---------- Raw data

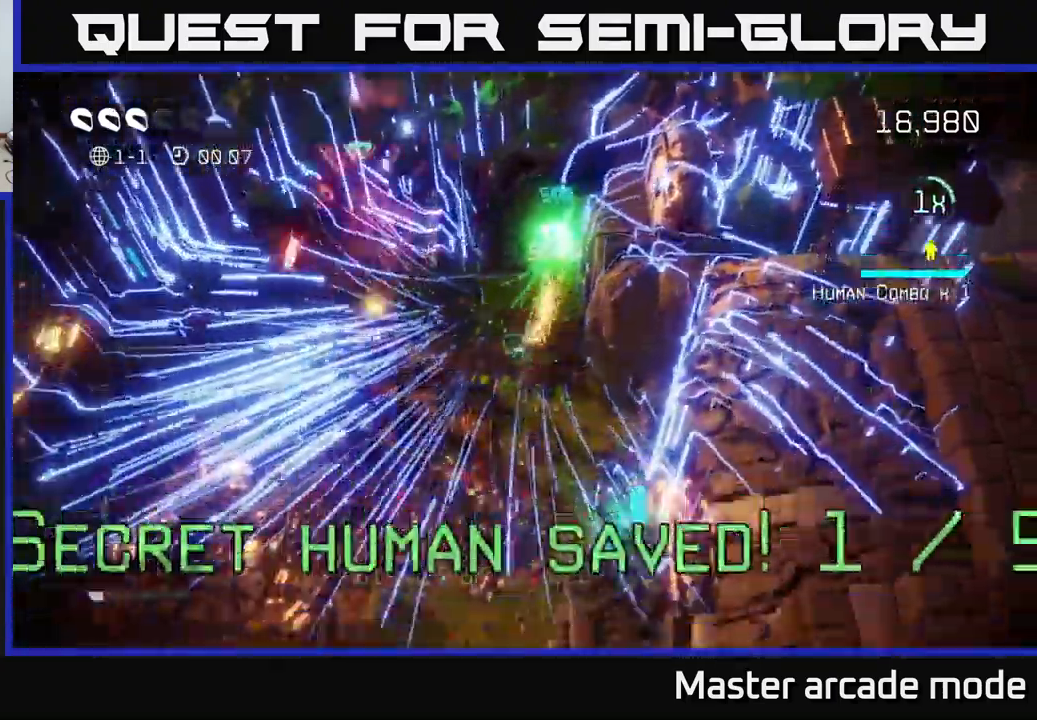
{"buttons": [], "left_stick": "center", "right_stick": "center", "events": [[150, "left_stick", "center"]]}
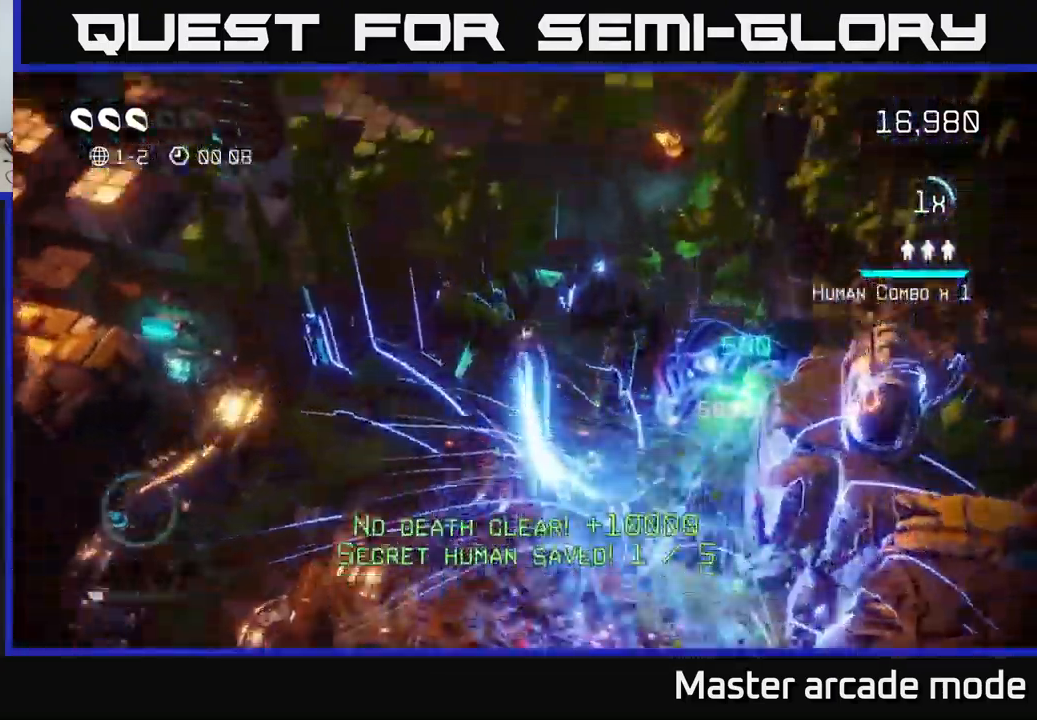
{"buttons": [], "left_stick": "center", "right_stick": "center", "events": [[166, "right_stick", "up"], [400, "right_stick", "center"]]}
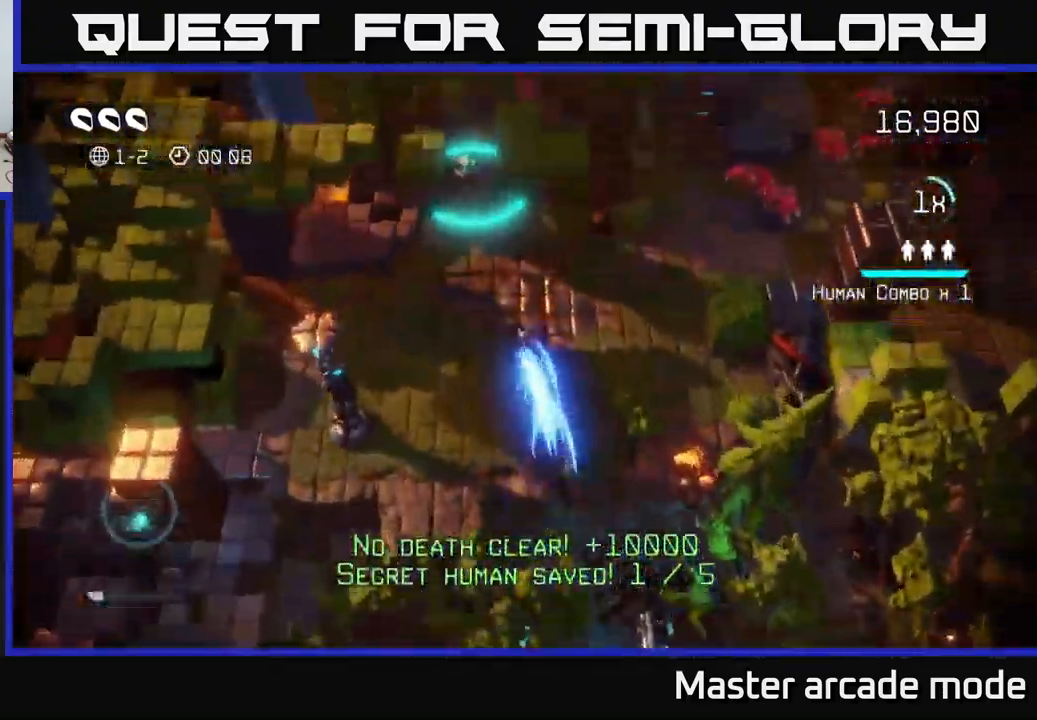
{"buttons": [], "left_stick": "right", "right_stick": "up-left", "events": [[50, "right_stick", "up"], [133, "left_stick", "right"], [350, "right_stick", "up-left"]]}
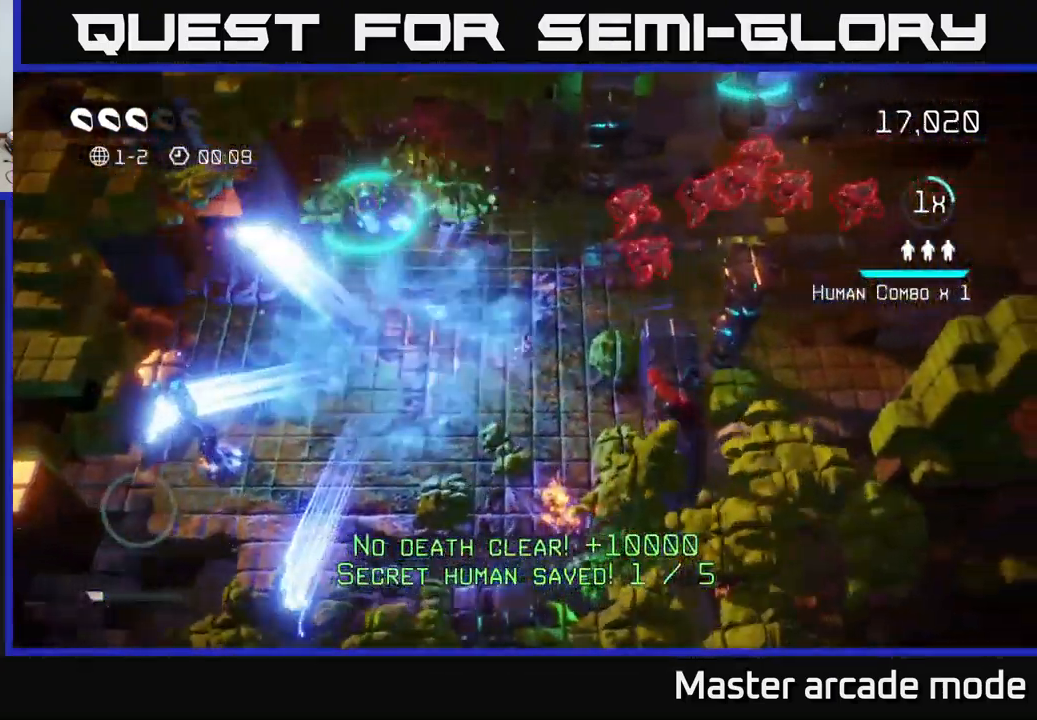
{"buttons": [], "left_stick": "left", "right_stick": "up-left", "events": [[100, "right_stick", "left"], [183, "left_stick", "left"], [483, "right_stick", "up-left"]]}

--------------------

## Work request
Please write out every line of the listing above exactly, and leave the images behind.

## Written solution
{"buttons": [], "left_stick": "center", "right_stick": "center", "events": [[150, "left_stick", "center"]]}
{"buttons": [], "left_stick": "center", "right_stick": "center", "events": [[166, "right_stick", "up"], [400, "right_stick", "center"]]}
{"buttons": [], "left_stick": "right", "right_stick": "up-left", "events": [[50, "right_stick", "up"], [133, "left_stick", "right"], [350, "right_stick", "up-left"]]}
{"buttons": [], "left_stick": "left", "right_stick": "up-left", "events": [[100, "right_stick", "left"], [183, "left_stick", "left"], [483, "right_stick", "up-left"]]}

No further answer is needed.